Yes, because, dealing here with sexual violence, she walks a thin line which, to me, is nothing but ideological dogmatism. I don't believe that we live in a society feeding rapes (the so-called 'rape culture'), and I don't believe that, as she put it, 'sexual violence is a form of terrorism that supports economic expansion'. Rape, for instance, is a deviant and individual behaviour which has nothing to do with a politico-social model. Interestingly, then, she falls prey, here, to the same ideological claptrap peddled by the radfem she denounces, the bogus mumbo-jumbo one can read from McKinnon to Dworkin.
No, because, for all of that, this is not a book about the patriarchy. This is about feminism, mainstream feminism, and how such feminism perceives and wants us all to address sexual violence. There was something unsettling indeed with the #MeToo movement. It all kicked off in 2017 after tweets by Alyssa Milano, but it wasn't born in 2017; it had existed ever since 2006, and was the product of Tarana Burke, a Black woman. But, then, who cared? And, above all, why we didn't care?
It's a brilliant book, because it plainly shows how mainstream feminism (and she goes back and forth between the UK and the USA, as the same pattern is at play in both), by having been hijacked by privileged White women, has become the voice of the privileged White women only.
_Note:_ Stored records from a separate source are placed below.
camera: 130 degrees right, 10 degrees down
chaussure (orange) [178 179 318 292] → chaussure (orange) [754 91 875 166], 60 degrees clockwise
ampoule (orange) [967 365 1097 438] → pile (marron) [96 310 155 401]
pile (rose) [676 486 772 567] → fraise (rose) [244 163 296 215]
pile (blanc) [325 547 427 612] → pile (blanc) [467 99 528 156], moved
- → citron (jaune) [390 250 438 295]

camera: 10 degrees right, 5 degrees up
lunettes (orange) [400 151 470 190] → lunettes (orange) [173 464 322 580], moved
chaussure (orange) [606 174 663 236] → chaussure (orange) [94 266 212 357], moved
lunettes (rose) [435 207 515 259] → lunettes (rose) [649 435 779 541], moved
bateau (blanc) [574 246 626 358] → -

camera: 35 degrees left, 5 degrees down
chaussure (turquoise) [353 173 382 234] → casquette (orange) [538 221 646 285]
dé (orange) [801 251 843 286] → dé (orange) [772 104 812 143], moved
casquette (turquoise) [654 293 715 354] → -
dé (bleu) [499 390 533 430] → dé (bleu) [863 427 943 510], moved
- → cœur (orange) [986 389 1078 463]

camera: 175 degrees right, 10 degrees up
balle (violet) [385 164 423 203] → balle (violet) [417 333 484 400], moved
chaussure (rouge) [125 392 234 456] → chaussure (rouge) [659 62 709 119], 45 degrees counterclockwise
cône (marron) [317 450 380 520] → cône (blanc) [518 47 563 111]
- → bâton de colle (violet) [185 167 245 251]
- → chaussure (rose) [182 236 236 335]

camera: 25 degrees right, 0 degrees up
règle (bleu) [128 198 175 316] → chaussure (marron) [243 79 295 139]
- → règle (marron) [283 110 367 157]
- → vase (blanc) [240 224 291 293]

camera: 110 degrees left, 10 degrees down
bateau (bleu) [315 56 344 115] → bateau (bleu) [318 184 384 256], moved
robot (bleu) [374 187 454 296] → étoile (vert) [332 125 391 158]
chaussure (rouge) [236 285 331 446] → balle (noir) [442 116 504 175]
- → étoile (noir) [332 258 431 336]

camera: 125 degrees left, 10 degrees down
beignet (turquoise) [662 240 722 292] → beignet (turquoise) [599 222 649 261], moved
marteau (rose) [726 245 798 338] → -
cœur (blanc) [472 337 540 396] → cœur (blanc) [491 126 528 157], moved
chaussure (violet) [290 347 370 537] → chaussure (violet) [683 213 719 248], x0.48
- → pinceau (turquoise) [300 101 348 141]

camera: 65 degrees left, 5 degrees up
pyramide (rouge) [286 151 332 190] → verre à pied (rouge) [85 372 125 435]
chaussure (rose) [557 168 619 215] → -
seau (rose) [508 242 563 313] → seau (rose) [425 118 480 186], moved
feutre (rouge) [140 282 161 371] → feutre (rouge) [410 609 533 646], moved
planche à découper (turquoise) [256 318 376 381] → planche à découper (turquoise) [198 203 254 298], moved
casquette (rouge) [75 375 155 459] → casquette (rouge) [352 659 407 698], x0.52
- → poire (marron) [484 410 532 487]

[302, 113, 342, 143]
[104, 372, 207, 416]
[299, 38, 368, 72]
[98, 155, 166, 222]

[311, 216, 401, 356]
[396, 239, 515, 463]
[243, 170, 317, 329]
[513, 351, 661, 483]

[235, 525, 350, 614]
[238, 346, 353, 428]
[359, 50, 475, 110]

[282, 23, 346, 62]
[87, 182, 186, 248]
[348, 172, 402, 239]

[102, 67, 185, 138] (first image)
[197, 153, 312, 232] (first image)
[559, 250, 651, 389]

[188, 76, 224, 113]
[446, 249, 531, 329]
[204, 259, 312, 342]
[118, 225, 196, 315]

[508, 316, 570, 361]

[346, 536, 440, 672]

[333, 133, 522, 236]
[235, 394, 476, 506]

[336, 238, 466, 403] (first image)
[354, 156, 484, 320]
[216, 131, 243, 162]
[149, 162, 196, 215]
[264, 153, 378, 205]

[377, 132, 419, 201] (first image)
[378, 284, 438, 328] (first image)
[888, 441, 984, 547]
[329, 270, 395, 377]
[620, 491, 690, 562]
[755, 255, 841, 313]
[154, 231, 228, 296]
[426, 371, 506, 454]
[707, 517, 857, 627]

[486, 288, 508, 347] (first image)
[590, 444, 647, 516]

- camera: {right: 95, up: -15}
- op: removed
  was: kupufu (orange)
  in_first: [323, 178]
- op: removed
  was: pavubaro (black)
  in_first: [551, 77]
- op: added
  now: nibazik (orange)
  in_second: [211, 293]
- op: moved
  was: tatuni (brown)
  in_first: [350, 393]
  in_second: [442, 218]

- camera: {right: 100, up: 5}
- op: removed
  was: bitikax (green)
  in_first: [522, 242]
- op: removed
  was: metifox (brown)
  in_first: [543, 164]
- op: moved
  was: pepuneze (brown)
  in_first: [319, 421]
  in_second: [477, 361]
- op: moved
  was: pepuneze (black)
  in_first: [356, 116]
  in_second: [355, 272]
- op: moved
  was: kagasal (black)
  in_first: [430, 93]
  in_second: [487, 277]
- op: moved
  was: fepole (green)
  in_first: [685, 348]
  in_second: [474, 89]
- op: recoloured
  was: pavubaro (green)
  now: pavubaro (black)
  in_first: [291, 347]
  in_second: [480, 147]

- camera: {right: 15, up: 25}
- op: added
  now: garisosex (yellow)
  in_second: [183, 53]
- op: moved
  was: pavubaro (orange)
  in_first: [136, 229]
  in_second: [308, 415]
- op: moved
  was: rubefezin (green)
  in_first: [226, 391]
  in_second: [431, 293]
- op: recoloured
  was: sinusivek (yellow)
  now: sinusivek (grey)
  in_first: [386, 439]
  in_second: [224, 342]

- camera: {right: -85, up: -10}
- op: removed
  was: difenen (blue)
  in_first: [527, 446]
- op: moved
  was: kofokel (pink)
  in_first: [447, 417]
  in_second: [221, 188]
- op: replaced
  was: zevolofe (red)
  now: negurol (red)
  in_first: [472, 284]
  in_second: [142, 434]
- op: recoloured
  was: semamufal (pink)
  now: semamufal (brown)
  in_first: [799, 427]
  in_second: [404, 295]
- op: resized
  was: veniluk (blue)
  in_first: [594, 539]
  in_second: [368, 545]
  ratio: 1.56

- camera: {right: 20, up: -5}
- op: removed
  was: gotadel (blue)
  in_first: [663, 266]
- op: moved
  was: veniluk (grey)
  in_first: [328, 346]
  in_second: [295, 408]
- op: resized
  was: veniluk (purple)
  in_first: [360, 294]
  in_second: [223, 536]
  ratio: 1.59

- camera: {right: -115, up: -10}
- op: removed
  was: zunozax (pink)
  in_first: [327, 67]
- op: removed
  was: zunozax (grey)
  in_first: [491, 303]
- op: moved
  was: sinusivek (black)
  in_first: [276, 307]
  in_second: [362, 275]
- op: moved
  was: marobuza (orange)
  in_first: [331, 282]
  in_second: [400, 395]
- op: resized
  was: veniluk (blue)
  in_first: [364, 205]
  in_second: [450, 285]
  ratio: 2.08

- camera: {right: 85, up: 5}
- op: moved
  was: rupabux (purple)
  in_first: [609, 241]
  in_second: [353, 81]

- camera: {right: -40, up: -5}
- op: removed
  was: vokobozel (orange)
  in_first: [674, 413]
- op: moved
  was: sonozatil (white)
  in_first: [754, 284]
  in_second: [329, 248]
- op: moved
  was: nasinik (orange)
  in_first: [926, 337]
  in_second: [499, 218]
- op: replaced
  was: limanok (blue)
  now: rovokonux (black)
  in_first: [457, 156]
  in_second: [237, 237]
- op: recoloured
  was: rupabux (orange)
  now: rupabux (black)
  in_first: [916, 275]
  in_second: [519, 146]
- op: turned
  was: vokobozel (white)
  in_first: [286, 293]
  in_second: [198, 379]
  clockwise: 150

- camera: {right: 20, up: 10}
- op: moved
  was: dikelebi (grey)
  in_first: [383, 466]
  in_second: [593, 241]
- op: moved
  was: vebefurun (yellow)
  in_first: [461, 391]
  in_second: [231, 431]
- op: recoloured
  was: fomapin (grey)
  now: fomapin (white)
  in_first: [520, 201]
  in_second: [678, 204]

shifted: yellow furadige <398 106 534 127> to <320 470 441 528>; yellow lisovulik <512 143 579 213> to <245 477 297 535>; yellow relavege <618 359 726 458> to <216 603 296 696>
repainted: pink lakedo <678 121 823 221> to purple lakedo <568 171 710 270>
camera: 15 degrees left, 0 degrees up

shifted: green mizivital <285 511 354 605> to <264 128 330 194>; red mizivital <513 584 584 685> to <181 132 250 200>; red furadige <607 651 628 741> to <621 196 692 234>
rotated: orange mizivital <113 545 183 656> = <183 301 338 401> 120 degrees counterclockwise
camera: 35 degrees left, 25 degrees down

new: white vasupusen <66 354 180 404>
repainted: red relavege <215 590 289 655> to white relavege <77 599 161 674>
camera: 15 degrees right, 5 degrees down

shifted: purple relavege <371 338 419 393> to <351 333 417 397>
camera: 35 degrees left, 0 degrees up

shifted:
It shows in our concerns (if an issue doesn't affect her, then it doesn't exist) and it shows, most importantly, in how we go about tackling even these issues affecting us all (sexual violence, then): only through the prism and solutions that the privileged White women pushes through, at times by bullying her way around. But, are such solutions useful? Or are they only serving the privileged White women in question, at the expense of others who, unlike her, are truly marginalised and victimised?
Follow then absolutely brilliant discussions about Black women (you can expend it to BAME), transwomen, and, even, sexual workers, all demographics that are not only neglected but, despite being the most vulnerable, are also further victimised, if not plainly defined as enemies, by said feminist! Their tactics are well oiled and fully exposed: they create media outrage, then call for state power and bureaucracy (ironically, the same institutions that they also denounced as patriarchally oppressive otherwise...) to further their agendas. But what type of agenda is it, exactly? This is where feminism has not only become counter-productive, but, by being the force of an elite privileged few oblivious to those really marginalised (women of colour, trans, sex workers) it has sold itself out to populism and demagogy, and of the most reactionary force at that.
I highly recommend this read. For all my ideological differences with the author, this book remains in fact right up my street; because I, like the author, also believe that if feminism is as relevant as ever, it's not the one embodied by the radefm which has hijacked our debates which is, but that from Black feminists to transwomen, those that, now in position of power and control, the privileged White women are not listening but dismissing while contributing to their oppression, yelling at us all with their megaphones. In the end, White feminism and political whiteness had to be faced too, and this book does it.